JAKARTA, DMNETWORK – Kejaksaan Agung (Kejagung) membenarkan telah melakukan penggeledahan di kantor Badan Gizi Nasional (BGN) yang berlokasi di Kebon Sirih, Jakarta Pusat, Rabu (3/6/2026).
Penggeledahan tersebut berlangsung sejak dini hari dan sempat membuat aktivitas perkantoran terganggu. Sejumlah pegawai yang datang untuk bekerja diminta menunggu di luar gedung karena tidak diperkenankan memasuki area kantor selama proses berlangsung.
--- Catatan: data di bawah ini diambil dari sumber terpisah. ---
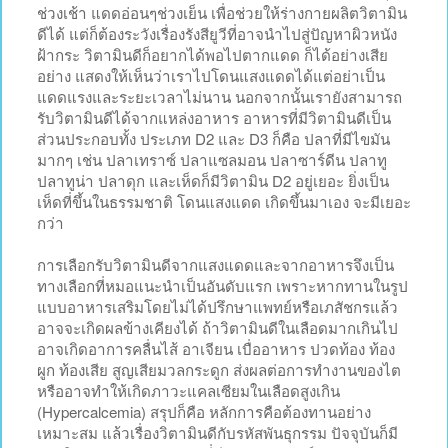
ช่วงเช้า แดดอ่อนๆช่วงเย็น เพื่อช่วยให้ร่างกายผลิตวิตามิน
ดีได้ แต่ก็ต้องระวังเรื่องรังสียูวีที่อาจนำไปสู่ปัญหาผิวหนัง
ฝ้ากระ วิตามินดีก็อยากได้พอไปตากแดด ก็ได้อย่างเสีย
อย่าง แสดงให้เห็นว่าเราไปโดนแสงแดดได้แต่อย่าเป็น
แดดแรงและระยะเวลาไม่นาน นอกจากนั้นเรายังสามารถ
รับวิตามินดีได้จากแหล่งอาหาร อาหารที่มีวิตามินดีเป็น
ส่วนประกอบทั้ง ประเภท D2 และ D3 ก็คือ ปลาที่มีไขมัน
มากๆ เช่น ปลาเทราซ์ ปลาแซลมอน ปลาซาร์ดีน ปลาทู
ปลาทูน่า ปลาดุก และเห็ดก็มีวิตามิน D2 อยู่เยอะ ยิ่งเป็น
เห็ดที่ขึ้นในธรรมชาติ โดนแสงแดด เกิดขึ้นมาเอง จะมีเยอะ
กว่า
การเลือกรับวิตามินดีจากแสงแดดและจากอาหารจึงเป็น
ทางเลือกที่หมอแนะนำเป็นอันดับแรก เพราะหากทานในรูป
แบบอาหารเสริมโดยไม่ได้ปรึกษาแพทย์หรือเภสัชกรแล้ว
อาจจะเกิดผลข้างเคียงได้ ถ้าวิตามินดีในเลือดมากเกินไป
อาจเกิดอาการคลื่นไส้ อาเจียน เบื่ออาหาร ปวดท้อง ท้อง
ผูก ท้องเสีย สูญเสียมวลกระดูก ส่งผลต่อการทำงานของไต
หรืออาจทำให้เกิดภาวะแคลเซียมในเลือดสูงเกิน
(Hypercalcemia) สรุปก็คือ หลักการคือต้องทานอย่าง
เหมาะสม แล้วเรื่องวิตามินดีกับรหัสพันธุกรรม ปัจจุบันก็มี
Awak media yang datang ke lokasi juga tidak diizinkan masuk ke lingkungan kantor BGN.
Sebelumnya, informasi mengenai penggeledahan itu beredar setelah petugas keamanan menyebut tim Kejaksaan Agung telah berada di lokasi sejak sekitar pukul 02.00 WIB. Kini, Kejagung telah mengonfirmasi bahwa penggeledahan tersebut memang dilakukan oleh tim penyidik.
Penggeledahan kantor BGN terjadi di tengah sorotan terhadap lembaga tersebut setelah Presiden Prabowo Subianto melakukan perombakan jajaran pimpinan BGN pada Selasa (2/6/2026).
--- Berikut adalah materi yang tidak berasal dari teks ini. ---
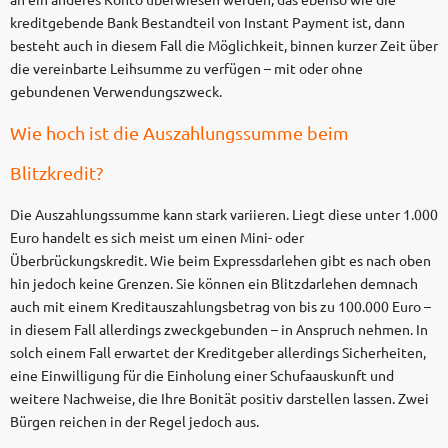
kreditgebende Bank Bestandteil von Instant Payment ist, dann
besteht auch in diesem Fall die Möglichkeit, binnen kurzer Zeit über
die vereinbarte Leihsumme zu verfügen – mit oder ohne
gebundenen Verwendungszweck.
Wie hoch ist die Auszahlungssumme beim
Blitzkredit?
Die Auszahlungssumme kann stark variieren. Liegt diese unter 1.000
Euro handelt es sich meist um einen Mini- oder
Überbrückungskredit. Wie beim Expressdarlehen gibt es nach oben
hin jedoch keine Grenzen. Sie können ein Blitzdarlehen demnach
auch mit einem Kreditauszahlungsbetrag von bis zu 100.000 Euro –
in diesem Fall allerdings zweckgebunden – in Anspruch nehmen. In
solch einem Fall erwartet der Kreditgeber allerdings Sicherheiten,
eine Einwilligung für die Einholung einer Schufaauskunft und
weitere Nachweise, die Ihre Bonität positiv darstellen lassen. Zwei
Bürgen reichen in der Regel jedoch aus.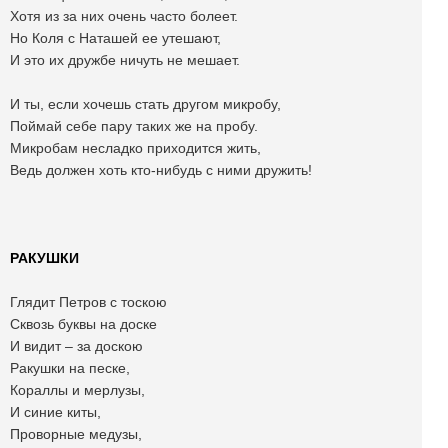
Хотя из за них очень часто болеет.
Но Коля с Наташей ее утешают,
И это их дружбе ничуть не мешает.
И ты, если хочешь стать другом микробу,
Поймай себе пару таких же на пробу.
Микробам несладко приходится жить,
Ведь должен хоть кто-нибудь с ними дружить!
РАКУШКИ
Глядит Петров с тоскою
Сквозь буквы на доске
И видит – за доскою
Ракушки на песке,
Кораллы и мерлузы,
И синие киты,
Проворные медузы,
Dalam perombakan itu, Dadan Hindayana dicopot dari jabatannya sebagai Kepala BGN dan digantikan oleh Naniek S Deyang yang sebelumnya menjabat Wakil Kepala BGN.
Pemerintah sebelumnya menyatakan bahwa pergantian pimpinan BGN merupakan bagian dari evaluasi dan perbaikan tata kelola lembaga yang bertanggung jawab menjalankan Program Makan Bergizi Gratis (MBG).
Menteri Sekretaris Negara Prasetyo Hadi mengungkapkan bahwa pemerintah sedang melakukan audit internal terkait berbagai aspek pelaksanaan program, termasuk dugaan praktik jual beli Satuan Pelayanan Pemenuhan Gizi (SPPG).
Menurut Prasetyo, evaluasi dilakukan terhadap sejumlah aspek, mulai dari kedisiplinan dalam menjalankan standar operasional prosedur (SOP), tata kelola organisasi, hingga pengawasan kualitas makanan yang disalurkan kepada penerima manfaat.
Meski demikian, pemerintah memastikan proses pergantian pimpinan maupun langkah penegakan hukum yang sedang berjalan tidak akan mengganggu pelaksanaan Program Makan Bergizi Gratis. Layanan kepada masyarakat dan para penerima manfaat tetap diminta berjalan sebagaimana mestinya.
Hingga saat ini, Kejaksaan Agung belum menjelaskan secara rinci materi maupun perkara yang menjadi dasar penggeledahan di kantor BGN tersebut. Namun, konfirmasi resmi dari Kejagung menegaskan bahwa tindakan penggeledahan memang sedang dilakukan oleh penyidik di kantor lembaga tersebut.